→ **Requirement**
Given the records below, would you repeat exactly the lines that begin at the one containing "catch a Vibe?" and end at the one containing "- [06:36:11] Kenny: This guy is.", inclusive?

→ **Dataset records**

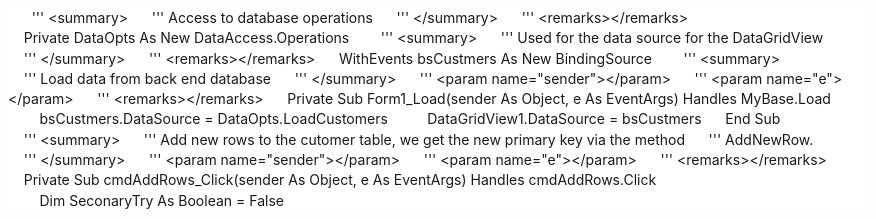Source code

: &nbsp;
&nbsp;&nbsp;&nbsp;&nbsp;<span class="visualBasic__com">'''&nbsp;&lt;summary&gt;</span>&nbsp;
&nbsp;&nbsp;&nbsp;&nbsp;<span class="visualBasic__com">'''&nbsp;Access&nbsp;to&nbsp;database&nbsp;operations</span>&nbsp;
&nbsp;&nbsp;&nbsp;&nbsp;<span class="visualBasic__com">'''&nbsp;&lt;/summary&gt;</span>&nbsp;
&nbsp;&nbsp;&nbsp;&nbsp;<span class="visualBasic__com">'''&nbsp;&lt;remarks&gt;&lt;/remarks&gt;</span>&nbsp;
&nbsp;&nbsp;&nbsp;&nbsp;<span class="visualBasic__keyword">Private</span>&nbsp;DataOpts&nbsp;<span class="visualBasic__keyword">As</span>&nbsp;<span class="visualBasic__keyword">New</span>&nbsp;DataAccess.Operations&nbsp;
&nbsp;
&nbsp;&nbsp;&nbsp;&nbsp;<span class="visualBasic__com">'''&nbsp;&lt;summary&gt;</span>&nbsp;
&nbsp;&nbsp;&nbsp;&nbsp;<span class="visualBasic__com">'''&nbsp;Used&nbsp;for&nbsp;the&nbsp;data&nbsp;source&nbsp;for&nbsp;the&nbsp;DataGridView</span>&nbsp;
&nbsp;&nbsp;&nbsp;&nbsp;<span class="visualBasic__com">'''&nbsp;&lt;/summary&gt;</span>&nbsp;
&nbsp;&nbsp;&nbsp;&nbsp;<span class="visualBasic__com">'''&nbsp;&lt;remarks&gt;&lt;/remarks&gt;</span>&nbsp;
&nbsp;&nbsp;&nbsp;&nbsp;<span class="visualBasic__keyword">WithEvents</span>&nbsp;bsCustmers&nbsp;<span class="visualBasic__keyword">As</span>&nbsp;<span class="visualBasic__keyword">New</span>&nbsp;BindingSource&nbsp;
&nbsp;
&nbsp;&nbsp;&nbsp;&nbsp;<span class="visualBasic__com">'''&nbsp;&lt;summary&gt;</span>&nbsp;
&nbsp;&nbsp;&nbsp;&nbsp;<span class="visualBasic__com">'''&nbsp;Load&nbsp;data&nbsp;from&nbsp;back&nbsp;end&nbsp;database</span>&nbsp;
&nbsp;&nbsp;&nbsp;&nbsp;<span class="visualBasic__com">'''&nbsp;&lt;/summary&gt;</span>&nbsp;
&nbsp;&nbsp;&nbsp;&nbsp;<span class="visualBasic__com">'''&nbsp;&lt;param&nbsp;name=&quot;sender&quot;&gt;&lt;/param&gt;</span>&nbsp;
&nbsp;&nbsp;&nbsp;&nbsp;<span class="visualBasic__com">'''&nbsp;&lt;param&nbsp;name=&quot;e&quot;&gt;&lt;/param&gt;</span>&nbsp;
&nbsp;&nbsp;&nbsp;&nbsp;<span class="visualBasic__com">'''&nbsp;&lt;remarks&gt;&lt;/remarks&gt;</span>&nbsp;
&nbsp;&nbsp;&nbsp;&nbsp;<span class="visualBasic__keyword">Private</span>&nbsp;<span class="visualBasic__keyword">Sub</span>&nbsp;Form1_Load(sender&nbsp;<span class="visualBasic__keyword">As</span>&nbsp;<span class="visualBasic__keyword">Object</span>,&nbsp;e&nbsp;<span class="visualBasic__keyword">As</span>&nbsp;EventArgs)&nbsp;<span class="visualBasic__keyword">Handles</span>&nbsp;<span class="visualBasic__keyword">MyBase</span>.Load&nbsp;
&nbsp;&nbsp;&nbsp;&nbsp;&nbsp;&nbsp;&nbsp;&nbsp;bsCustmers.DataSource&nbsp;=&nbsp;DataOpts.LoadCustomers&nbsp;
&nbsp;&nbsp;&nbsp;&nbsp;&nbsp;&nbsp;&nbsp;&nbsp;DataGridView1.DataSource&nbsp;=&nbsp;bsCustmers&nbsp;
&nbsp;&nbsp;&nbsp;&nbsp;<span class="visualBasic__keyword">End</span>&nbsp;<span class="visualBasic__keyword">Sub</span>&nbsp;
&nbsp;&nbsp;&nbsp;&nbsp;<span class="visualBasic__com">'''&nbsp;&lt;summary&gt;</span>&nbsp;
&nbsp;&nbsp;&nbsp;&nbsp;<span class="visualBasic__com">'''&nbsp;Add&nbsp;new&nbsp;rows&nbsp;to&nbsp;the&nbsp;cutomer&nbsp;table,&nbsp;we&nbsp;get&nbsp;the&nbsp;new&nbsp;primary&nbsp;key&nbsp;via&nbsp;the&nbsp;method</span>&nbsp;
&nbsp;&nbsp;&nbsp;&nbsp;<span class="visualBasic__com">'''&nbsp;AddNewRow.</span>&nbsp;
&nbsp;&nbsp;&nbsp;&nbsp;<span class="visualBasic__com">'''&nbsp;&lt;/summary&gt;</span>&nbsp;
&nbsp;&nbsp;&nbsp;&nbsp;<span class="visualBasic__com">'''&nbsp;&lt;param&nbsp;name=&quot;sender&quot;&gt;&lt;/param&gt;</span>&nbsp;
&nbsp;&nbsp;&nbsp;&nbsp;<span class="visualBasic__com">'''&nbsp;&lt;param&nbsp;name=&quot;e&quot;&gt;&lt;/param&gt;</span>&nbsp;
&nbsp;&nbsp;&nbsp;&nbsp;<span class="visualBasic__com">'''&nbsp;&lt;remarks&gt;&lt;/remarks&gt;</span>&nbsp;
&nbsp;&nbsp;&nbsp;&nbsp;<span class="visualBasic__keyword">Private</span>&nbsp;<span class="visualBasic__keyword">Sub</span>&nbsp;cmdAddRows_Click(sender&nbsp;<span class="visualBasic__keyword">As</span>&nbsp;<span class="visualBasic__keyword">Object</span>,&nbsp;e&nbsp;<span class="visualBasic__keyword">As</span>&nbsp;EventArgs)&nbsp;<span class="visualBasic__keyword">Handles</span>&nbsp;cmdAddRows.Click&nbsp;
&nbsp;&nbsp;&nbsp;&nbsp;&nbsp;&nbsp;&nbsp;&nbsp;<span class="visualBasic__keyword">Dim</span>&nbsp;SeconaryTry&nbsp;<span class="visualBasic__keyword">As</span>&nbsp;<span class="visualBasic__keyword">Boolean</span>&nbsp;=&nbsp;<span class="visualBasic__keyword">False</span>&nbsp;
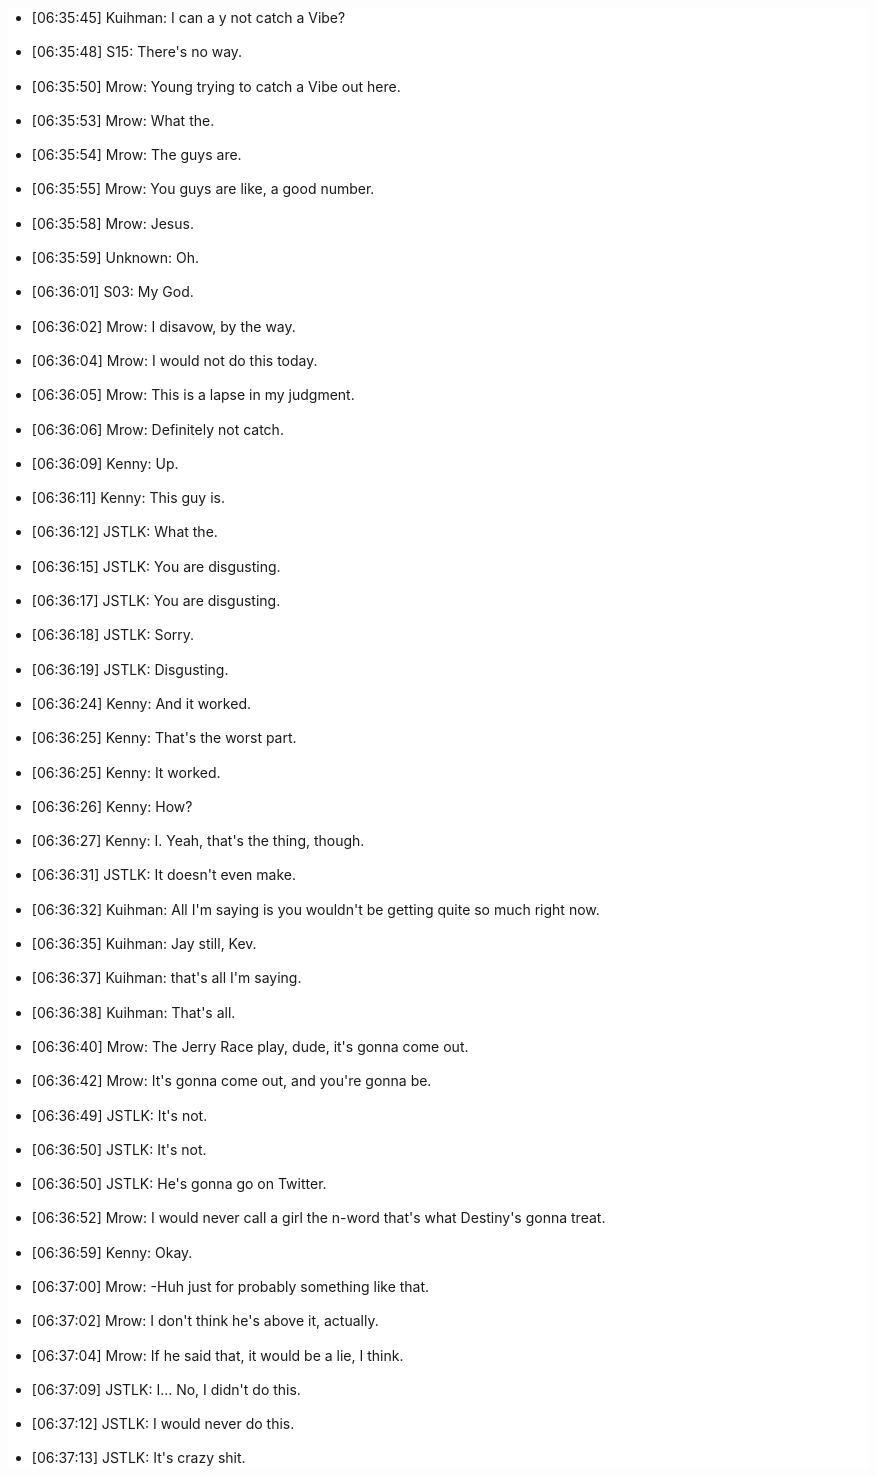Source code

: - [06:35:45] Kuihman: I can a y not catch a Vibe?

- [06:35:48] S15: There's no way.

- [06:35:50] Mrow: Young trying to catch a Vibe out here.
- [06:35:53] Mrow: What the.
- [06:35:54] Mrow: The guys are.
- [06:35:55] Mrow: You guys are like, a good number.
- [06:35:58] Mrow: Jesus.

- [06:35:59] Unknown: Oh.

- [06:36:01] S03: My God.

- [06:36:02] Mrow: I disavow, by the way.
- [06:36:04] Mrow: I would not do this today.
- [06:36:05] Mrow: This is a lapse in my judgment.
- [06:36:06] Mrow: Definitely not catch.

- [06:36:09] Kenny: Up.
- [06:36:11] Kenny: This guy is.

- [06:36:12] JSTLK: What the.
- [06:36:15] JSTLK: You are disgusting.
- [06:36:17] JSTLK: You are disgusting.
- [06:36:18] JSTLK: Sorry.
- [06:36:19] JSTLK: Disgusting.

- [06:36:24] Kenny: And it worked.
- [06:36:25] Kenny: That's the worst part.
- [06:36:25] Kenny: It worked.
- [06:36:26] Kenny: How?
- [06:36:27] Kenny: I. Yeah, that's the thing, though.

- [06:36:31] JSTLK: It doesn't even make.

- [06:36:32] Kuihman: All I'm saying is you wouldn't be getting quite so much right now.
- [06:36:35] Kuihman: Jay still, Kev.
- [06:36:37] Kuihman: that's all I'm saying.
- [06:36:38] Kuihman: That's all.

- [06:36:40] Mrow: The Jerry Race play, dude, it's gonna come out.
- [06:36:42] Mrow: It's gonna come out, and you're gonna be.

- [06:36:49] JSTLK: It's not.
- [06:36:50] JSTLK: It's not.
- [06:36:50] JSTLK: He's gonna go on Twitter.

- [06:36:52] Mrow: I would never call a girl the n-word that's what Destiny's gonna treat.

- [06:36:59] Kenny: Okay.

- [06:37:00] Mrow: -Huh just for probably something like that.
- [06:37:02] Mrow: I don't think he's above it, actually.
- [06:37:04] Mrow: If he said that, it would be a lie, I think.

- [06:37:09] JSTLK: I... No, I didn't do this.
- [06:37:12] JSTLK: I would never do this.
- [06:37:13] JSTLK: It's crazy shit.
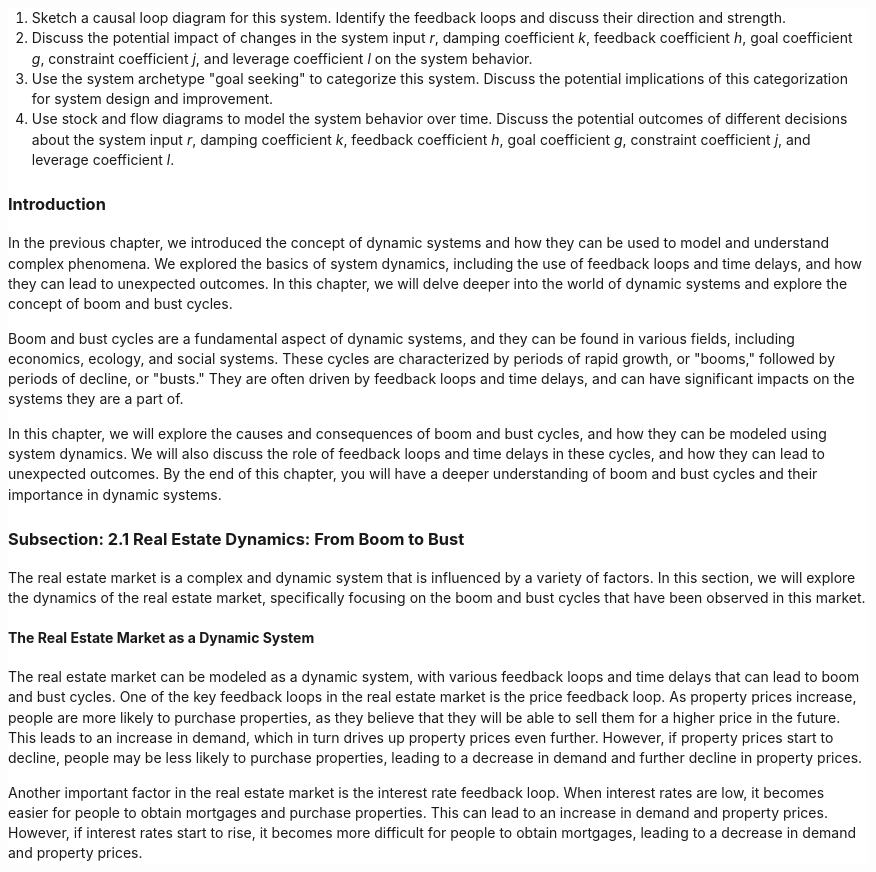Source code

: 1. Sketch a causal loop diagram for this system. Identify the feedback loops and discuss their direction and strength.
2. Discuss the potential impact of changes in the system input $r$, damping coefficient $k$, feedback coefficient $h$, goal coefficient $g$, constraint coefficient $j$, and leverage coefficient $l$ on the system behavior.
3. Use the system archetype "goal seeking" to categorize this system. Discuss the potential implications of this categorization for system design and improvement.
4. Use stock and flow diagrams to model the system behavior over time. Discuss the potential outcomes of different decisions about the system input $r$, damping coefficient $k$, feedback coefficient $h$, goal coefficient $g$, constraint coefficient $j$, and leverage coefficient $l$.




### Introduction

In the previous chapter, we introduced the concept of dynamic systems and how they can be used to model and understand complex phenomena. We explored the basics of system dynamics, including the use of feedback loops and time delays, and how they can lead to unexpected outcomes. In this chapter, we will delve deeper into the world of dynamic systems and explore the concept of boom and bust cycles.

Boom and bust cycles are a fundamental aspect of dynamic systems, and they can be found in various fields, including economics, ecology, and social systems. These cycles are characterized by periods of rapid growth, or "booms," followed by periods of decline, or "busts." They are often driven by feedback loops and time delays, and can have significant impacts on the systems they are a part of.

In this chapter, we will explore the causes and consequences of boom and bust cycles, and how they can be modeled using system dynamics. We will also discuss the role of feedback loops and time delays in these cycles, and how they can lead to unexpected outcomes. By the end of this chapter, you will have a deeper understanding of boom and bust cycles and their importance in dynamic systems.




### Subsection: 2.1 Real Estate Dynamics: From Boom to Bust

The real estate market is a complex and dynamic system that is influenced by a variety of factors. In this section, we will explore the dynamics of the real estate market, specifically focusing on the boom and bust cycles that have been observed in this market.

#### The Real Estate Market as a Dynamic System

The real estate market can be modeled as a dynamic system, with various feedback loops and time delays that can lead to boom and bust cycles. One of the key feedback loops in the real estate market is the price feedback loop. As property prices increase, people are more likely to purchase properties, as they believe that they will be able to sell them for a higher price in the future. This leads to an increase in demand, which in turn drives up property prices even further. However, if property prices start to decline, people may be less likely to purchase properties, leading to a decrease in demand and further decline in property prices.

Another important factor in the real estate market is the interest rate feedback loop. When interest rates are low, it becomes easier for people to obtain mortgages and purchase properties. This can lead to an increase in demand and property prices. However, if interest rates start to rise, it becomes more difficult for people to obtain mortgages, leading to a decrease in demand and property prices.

→ **Problem solution**
: - [06:35:45] Kuihman: I can a y not catch a Vibe?

- [06:35:48] S15: There's no way.

- [06:35:50] Mrow: Young trying to catch a Vibe out here.
- [06:35:53] Mrow: What the.
- [06:35:54] Mrow: The guys are.
- [06:35:55] Mrow: You guys are like, a good number.
- [06:35:58] Mrow: Jesus.

- [06:35:59] Unknown: Oh.

- [06:36:01] S03: My God.

- [06:36:02] Mrow: I disavow, by the way.
- [06:36:04] Mrow: I would not do this today.
- [06:36:05] Mrow: This is a lapse in my judgment.
- [06:36:06] Mrow: Definitely not catch.

- [06:36:09] Kenny: Up.
- [06:36:11] Kenny: This guy is.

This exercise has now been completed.